** BEGIN GIVEN RECORDS **

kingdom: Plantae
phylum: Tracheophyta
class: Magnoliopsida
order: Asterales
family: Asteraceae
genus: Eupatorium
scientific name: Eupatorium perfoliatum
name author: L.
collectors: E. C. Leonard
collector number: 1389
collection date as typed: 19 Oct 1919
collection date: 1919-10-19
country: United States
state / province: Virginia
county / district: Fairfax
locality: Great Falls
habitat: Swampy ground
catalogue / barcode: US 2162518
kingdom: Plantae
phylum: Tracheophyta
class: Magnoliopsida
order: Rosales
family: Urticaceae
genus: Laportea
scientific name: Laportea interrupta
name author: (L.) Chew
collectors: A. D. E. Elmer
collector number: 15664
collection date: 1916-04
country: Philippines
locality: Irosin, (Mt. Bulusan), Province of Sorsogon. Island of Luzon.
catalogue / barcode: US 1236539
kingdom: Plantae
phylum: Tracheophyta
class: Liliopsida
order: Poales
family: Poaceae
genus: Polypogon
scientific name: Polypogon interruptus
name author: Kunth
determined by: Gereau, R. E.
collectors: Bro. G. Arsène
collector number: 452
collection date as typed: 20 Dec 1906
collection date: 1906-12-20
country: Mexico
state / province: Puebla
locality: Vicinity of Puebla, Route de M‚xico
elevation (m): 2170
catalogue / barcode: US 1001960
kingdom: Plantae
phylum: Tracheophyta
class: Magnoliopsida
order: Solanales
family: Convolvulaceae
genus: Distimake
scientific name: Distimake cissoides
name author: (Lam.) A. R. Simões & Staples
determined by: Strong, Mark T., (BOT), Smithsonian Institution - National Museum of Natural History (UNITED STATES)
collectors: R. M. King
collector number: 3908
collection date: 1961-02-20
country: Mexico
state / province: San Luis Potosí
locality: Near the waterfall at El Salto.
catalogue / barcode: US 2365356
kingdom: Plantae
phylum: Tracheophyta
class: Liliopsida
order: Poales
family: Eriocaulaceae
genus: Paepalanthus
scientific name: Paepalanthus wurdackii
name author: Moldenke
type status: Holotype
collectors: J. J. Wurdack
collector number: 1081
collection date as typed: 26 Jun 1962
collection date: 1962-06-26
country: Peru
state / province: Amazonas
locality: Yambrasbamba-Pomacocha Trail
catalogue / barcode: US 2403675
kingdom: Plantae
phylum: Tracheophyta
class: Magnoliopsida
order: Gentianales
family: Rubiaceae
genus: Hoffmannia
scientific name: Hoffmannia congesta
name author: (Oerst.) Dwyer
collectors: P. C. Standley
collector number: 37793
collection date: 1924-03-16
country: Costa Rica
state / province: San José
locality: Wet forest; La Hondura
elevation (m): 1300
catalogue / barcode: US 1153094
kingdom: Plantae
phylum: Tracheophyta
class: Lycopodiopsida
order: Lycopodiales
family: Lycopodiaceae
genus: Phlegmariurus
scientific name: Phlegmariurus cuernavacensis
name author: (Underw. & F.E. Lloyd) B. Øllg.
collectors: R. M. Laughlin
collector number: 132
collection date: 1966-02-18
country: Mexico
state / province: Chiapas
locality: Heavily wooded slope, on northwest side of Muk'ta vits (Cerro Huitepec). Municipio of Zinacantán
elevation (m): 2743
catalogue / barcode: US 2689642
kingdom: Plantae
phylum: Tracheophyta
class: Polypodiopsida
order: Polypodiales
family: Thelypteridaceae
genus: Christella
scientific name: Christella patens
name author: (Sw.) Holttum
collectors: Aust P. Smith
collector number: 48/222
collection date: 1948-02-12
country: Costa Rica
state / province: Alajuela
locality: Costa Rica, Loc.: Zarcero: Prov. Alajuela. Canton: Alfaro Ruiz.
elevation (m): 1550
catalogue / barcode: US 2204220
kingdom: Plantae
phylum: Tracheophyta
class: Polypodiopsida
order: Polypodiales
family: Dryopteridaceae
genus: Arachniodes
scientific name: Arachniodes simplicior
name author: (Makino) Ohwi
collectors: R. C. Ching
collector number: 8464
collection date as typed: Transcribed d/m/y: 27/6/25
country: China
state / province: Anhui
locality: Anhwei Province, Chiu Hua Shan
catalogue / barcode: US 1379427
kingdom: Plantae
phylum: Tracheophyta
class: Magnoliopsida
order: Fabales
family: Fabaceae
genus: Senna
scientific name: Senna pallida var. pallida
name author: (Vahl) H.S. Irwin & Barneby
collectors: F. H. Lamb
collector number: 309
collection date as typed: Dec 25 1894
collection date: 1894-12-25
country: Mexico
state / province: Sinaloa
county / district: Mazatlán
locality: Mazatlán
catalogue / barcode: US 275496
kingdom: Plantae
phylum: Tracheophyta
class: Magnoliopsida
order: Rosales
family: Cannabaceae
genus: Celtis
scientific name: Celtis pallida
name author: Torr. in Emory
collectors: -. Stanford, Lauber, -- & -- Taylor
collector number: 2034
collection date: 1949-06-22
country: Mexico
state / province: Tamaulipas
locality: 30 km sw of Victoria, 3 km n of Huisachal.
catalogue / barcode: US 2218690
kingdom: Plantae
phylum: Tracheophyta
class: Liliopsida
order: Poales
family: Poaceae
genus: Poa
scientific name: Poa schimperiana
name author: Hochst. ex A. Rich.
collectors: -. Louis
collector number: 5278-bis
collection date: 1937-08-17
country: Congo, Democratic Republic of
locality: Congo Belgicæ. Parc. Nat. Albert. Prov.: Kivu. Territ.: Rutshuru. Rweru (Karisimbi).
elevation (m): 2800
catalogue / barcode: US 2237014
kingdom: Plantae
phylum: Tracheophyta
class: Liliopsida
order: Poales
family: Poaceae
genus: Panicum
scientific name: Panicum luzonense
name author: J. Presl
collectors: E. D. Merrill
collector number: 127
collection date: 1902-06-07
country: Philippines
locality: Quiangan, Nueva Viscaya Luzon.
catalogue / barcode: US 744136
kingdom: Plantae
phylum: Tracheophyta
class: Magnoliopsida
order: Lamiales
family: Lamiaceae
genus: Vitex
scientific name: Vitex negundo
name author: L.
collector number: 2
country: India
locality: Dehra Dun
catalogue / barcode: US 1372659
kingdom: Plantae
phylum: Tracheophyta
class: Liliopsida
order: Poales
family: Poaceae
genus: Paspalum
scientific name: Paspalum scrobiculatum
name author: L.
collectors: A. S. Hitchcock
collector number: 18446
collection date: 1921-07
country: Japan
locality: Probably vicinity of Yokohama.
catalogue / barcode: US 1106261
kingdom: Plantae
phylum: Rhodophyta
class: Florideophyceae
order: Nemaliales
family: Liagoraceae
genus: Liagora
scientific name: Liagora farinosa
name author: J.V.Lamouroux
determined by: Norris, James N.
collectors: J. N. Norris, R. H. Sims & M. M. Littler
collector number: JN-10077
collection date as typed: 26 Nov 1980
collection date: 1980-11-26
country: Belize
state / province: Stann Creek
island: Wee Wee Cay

** END GIVEN RECORDS **

_EXERCISE_:
Rewrite the material starting at the line that contains "family: Convolvulaceae" and ending at the line that contains "scientific name: Paepalanthus wurdackii", swapping "collectors" for "gatherers" and changing nothing else.

_SOLUTION_:
family: Convolvulaceae
genus: Distimake
scientific name: Distimake cissoides
name author: (Lam.) A. R. Simões & Staples
determined by: Strong, Mark T., (BOT), Smithsonian Institution - National Museum of Natural History (UNITED STATES)
gatherers: R. M. King
collector number: 3908
collection date: 1961-02-20
country: Mexico
state / province: San Luis Potosí
locality: Near the waterfall at El Salto.
catalogue / barcode: US 2365356
kingdom: Plantae
phylum: Tracheophyta
class: Liliopsida
order: Poales
family: Eriocaulaceae
genus: Paepalanthus
scientific name: Paepalanthus wurdackii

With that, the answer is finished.